Chute is a startup aiming to become a “complete visual platform” for brands and publishers, initially by helping customers collect and publish user images and videos. Today it’s taking an important step in that direction by adding tools for companies to actually get user permission to republish their content.
There are companies, including Chute’s customers, who were already taking advantage of user generated content — one common approach is to ask users to share photos using a certain hashtag, and to treat the inclusion of that hashtag as “implied consent”. But co-founder and CEO Ranvir Gujral told me that as “bigger and bigger brands” want to use this content, and as they start using it in more commercial ways (such as incorporating them into ads powered by Chute), they’re also taking a “more conservative” approach to these issues.
Gujral and his co-founder Gregarious Narain gave me a quick demo of the new permissions system.
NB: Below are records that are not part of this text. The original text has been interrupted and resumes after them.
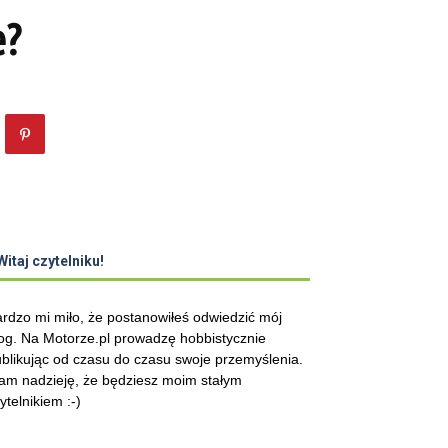
e?
Witaj czytelniku!
rdzo mi miło, że postanowiłeś odwiedzić mój
og. Na Motorze.pl prowadzę hobbistycznie
blikując od czasu do czasu swoje przemyślenia.
m nadzieję, że będziesz moim stałym
ytelnikiem :-)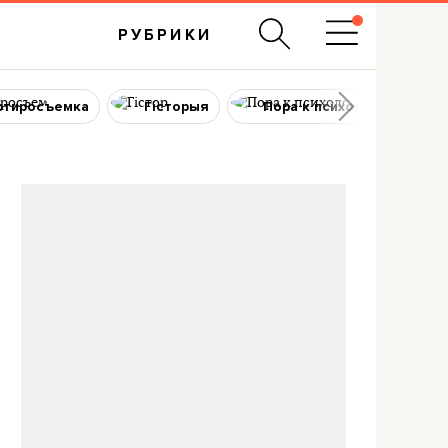
РУБРИКИ
ртиросъемка
Гісторыя
Пора к психологу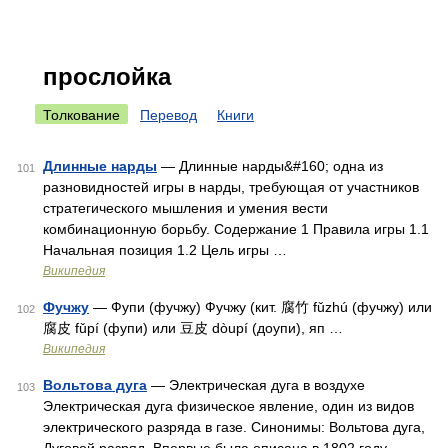
прослойка
Толкование
Перевод
Книги
Длинные нарды
— Длинные нарды&#160; одна из
101
разновидностей игры в нарды, требующая от участников
стратегического мышления и умения вести
комбинационную борьбу. Содержание 1 Правила игры 1.1
Начальная позиция 1.2 Цель игры …
Википедия
Фучжу
— Фупи (фучжу) Фучжу (кит. 腐竹 fǔzhú (фучжу) или
102
腐皮 fǔpí (фупи) или 豆皮 dòupí (доупи), яп …
Википедия
Вольтова дуга
— Электрическая дуга в воздухе
103
Электрическая дуга физическое явление, один из видов
электрического разряда в газе. Синонимы: Вольтова дуга,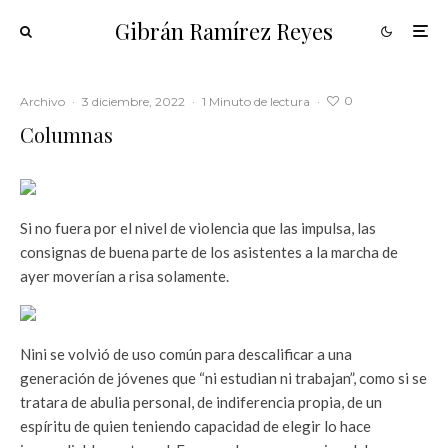
Gibrán Ramírez Reyes
0
Archivo
·
3 diciembre, 2022
·
1 Minuto de lectura
·
Columnas
Si no fuera por el nivel de violencia que las impulsa, las
consignas de buena parte de los asistentes a la marcha de
ayer moverían a risa solamente.
Nini se volvió de uso común para descalificar a una
generación de jóvenes que “ni estudian ni trabajan”, como si se
tratara de abulia personal, de indiferencia propia, de un
espíritu de quien teniendo capacidad de elegir lo hace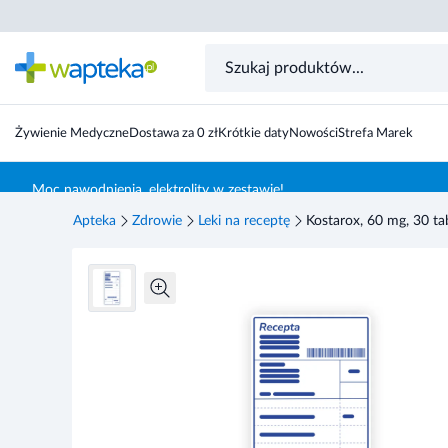
Żywienie Medyczne
Dostawa za 0 zł
Krótkie daty
Nowości
Strefa Marek
Skocz do treści głównej
Moc nawodnienia, elektrolity w zestawie!
Apteka
Zdrowie
Leki na receptę
Kostarox, 60 mg, 30 t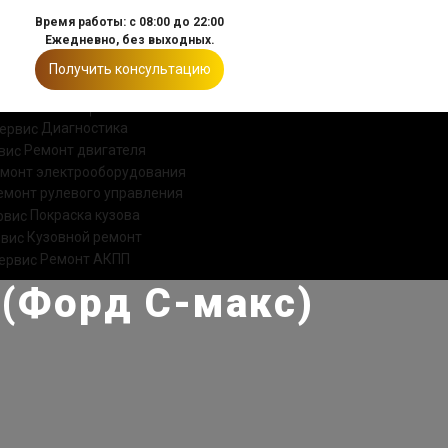
Время работы: с 08:00 до 22:00
Ежедневно, без выходных.
Получить консультацию
ИИ
КОНТАКТЫ
Диагностика
Ремонт двигателя
монт электрооборудования
емонт рулевого управления
Покраска кузова
Кузовной ремонт
Ремонт АКПП
 (Форд С-макс)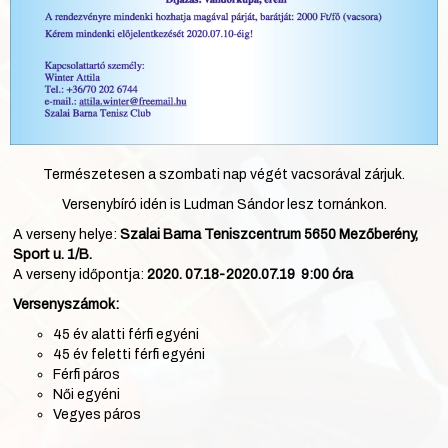
Természetesen a szombati nap végét vacsorával zárjuk.
Versenybíró idén is Ludman Sándor lesz tornánkon.
A verseny helye:
Szalai Barna Teniszcentrum 5650 Mezőberény,
Sport u. 1/B.
A verseny időpontja:
2020. 07.18-2020.07.19 9:00 óra
Versenyszámok:
45 év alatti férfi egyéni
45 év feletti férfi egyéni
Férfi páros
Női egyéni
Vegyes páros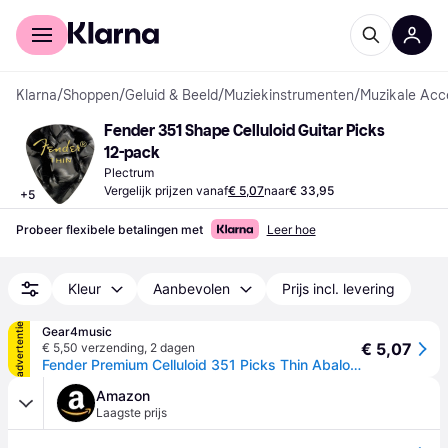
Voor shoppers
Voor bedrijven
Klarna
/
Shoppen
/
Geluid & Beeld
/
Muziekinstrumenten
/
Muzikale Acc
Fender 351 Shape Celluloid Guitar Picks 
12-pack
Plectrum
Vergelijk prijzen vanaf
€ 5,07
naar
€ 33,95
+
5
Probeer flexibele betalingen met
Leer hoe
Kleur
Aanbevolen
Prijs incl. levering
advertentie
Gear4music
€ 5,07
€ 5,50 verzending
,
2 dagen
Fender Premium Celluloid 351 Picks Thin Abalone 12 Pack
Amazon
Laagste prijs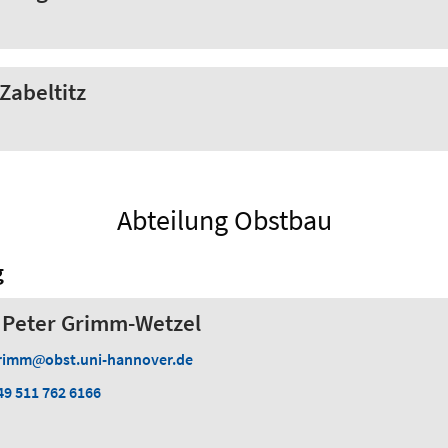
Zabeltitz
Abteilung Obstbau
g
H) Peter Grimm-Wetzel
rimm
obst.uni-hannover.de
49 511 762 6166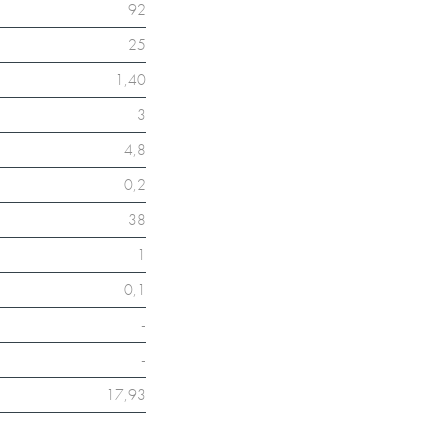
92
25
1,40
3
4,8
0,2
38
1
0,1
-
-
17,93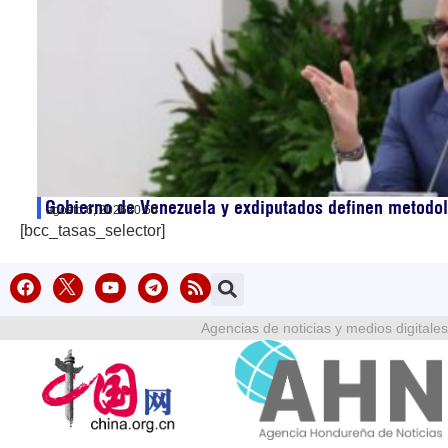
Gobierno de Venezuela y exdiputados definen metodol
agosto 6, 2026
20:55
[bcc_tasas_selector]
Agencias de noticias y medios digitales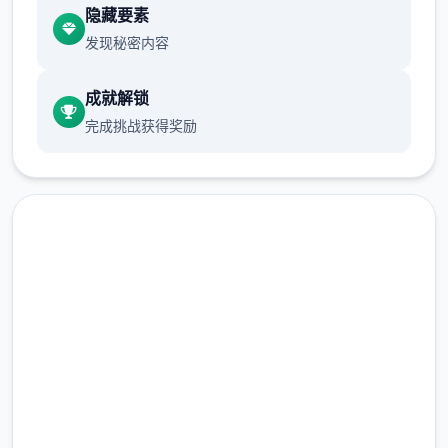
前体育仓库尚未实装
隐藏要素
发现秘密内容
保健室原本计划在特定时机解锁，但为方便进
成就解锁
度报告版历练，现调整为个体等级≥10时开放
完成挑战获得奖励
新增毛剃除功能
这时可以用剃刀自由修剪毛形状
该功能其实早已开发达成，但因未添加到UI
中，此前无法在正式软件中使用。
润色版下载 催眠app|中文官
由于剃刀加入物品栏会导致道具过丰富，目前
暂需通过涂鸦功能面板使用（未来可能调整）
网
涂鸦功能原计划高等级解锁，但进度报告版中
完整版游戏，免费体验
等级≥20即可使用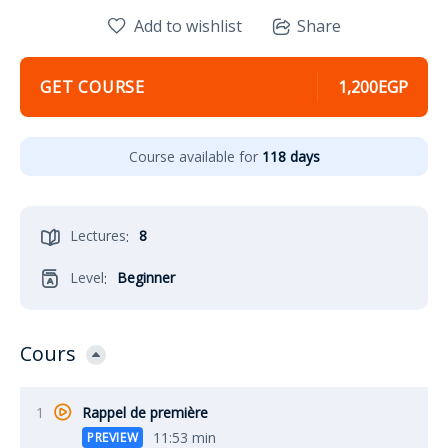
Add to wishlist
Share
GET COURSE
1,200EGP
Course available for
118 days
Lectures
8
:
Level
Beginner
:
Cours
1
Rappel de première
11:53 min
PREVIEW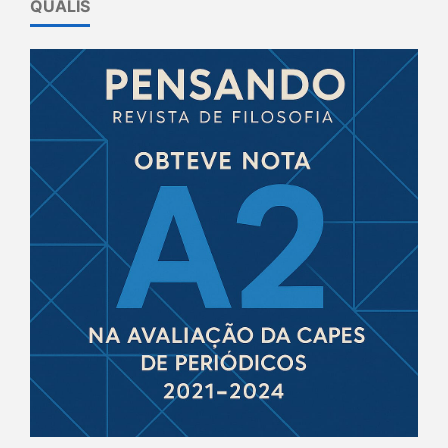
QUALIS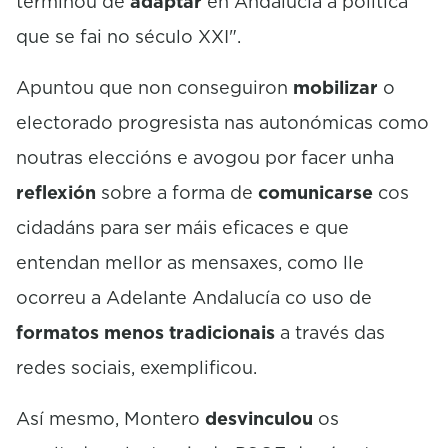
terminou de
adaptar
en Andalucía á política
que se fai no século XXI".
Apuntou que non conseguiron
mobilizar
o
electorado progresista nas autonómicas como
noutras eleccións e avogou por facer unha
reflexión
sobre a forma de
comunicarse
cos
cidadáns para ser máis eficaces e que
entendan mellor as mensaxes, como lle
ocorreu a Adelante Andalucía co uso de
formatos menos tradicionais
a través das
redes sociais, exemplificou.
Así mesmo, Montero
desvinculou
os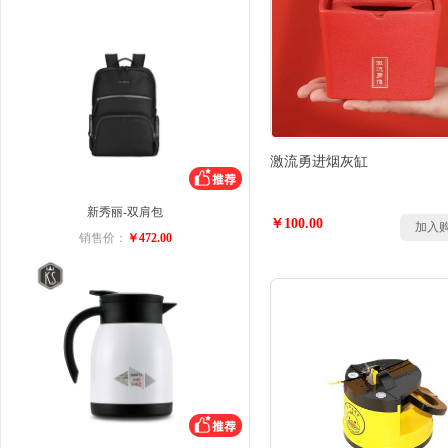
激流勇进烟灰缸
新秀丽-双肩包
￥100.00
加入
销售价：
￥472.00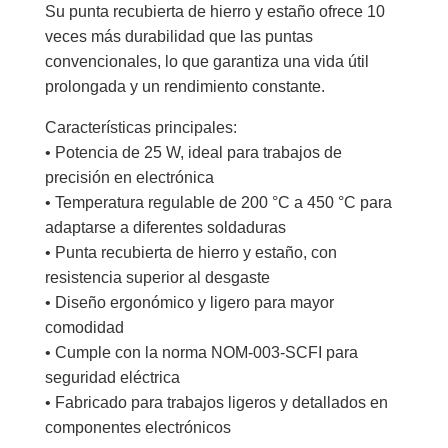
Su punta recubierta de hierro y estaño ofrece 10
veces más durabilidad que las puntas
convencionales, lo que garantiza una vida útil
prolongada y un rendimiento constante.
Características principales:
• Potencia de 25 W, ideal para trabajos de
precisión en electrónica
• Temperatura regulable de 200 °C a 450 °C para
adaptarse a diferentes soldaduras
• Punta recubierta de hierro y estaño, con
resistencia superior al desgaste
• Diseño ergonómico y ligero para mayor
comodidad
• Cumple con la norma NOM-003-SCFI para
seguridad eléctrica
• Fabricado para trabajos ligeros y detallados en
componentes electrónicos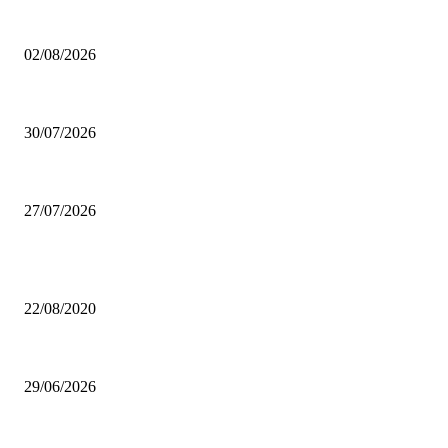
Pinacoteca Ambrosiana gratis per i milanesi: tutto quello che devi sapere
02/08/2026
Coca-Cola Pizza Village 2026: a settembre Milano diventa la capitale della
30/07/2026
Se arrivano 7 data center a Settimo Milanese, la linea lilla può ancora fer
27/07/2026
Da sempre i più letti
Lago d’Idro, un gioiello incontaminato
22/08/2020
Castello di Pietra: il “castello” di viale Monza che non ti aspetti
29/06/2026
Nebbia: sale nei miei occhi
They emphasized that they’re allowing companies to be as loose or as conservative an approach to rights as they want. So as customers look at content posted to Instagram and Twitter, one might just tweet a personalized message at a photographer, asking them to use a certain hashtag to signal their permissions. Other customers might ask fans to actually click through online forms that spell out the rights that they’re giving the company, or to upload their photos and videos directly to the businesses’ website.
One reason to include a number of different options, Gujral said, is because “there’s not a ton of legal precedent” — if a company requires fans to do more work, they may be more legally secure, but they’re also less likely to actually get permission. beyond the legal requirements, Gujral argued that connecting with consumers in this way can be a good way for brands to engage with their fans.
Percolate is another company that recently added features in this area. It’s not a direct competitor to Chute (it’s more focused on helping companies find content worth sharing on social media), but it’s worth noting that Percolate basically offers one approach to obtaining permission, in contrast to Chute’s wider range.
Chute connects these rights management tools to a customizable workflow, which allows customers to determine exactly when different teams and team members should be brought into the approval process. And it also offers analytics, so that customers can see whether their requests are actually working. Some of the early users of the product (a group that includes Benefit Cosmetics) have seen response rates of more than 80 percent.
Chute Rights will be offered as an add-on to the basic Chute subscription, Gujral said.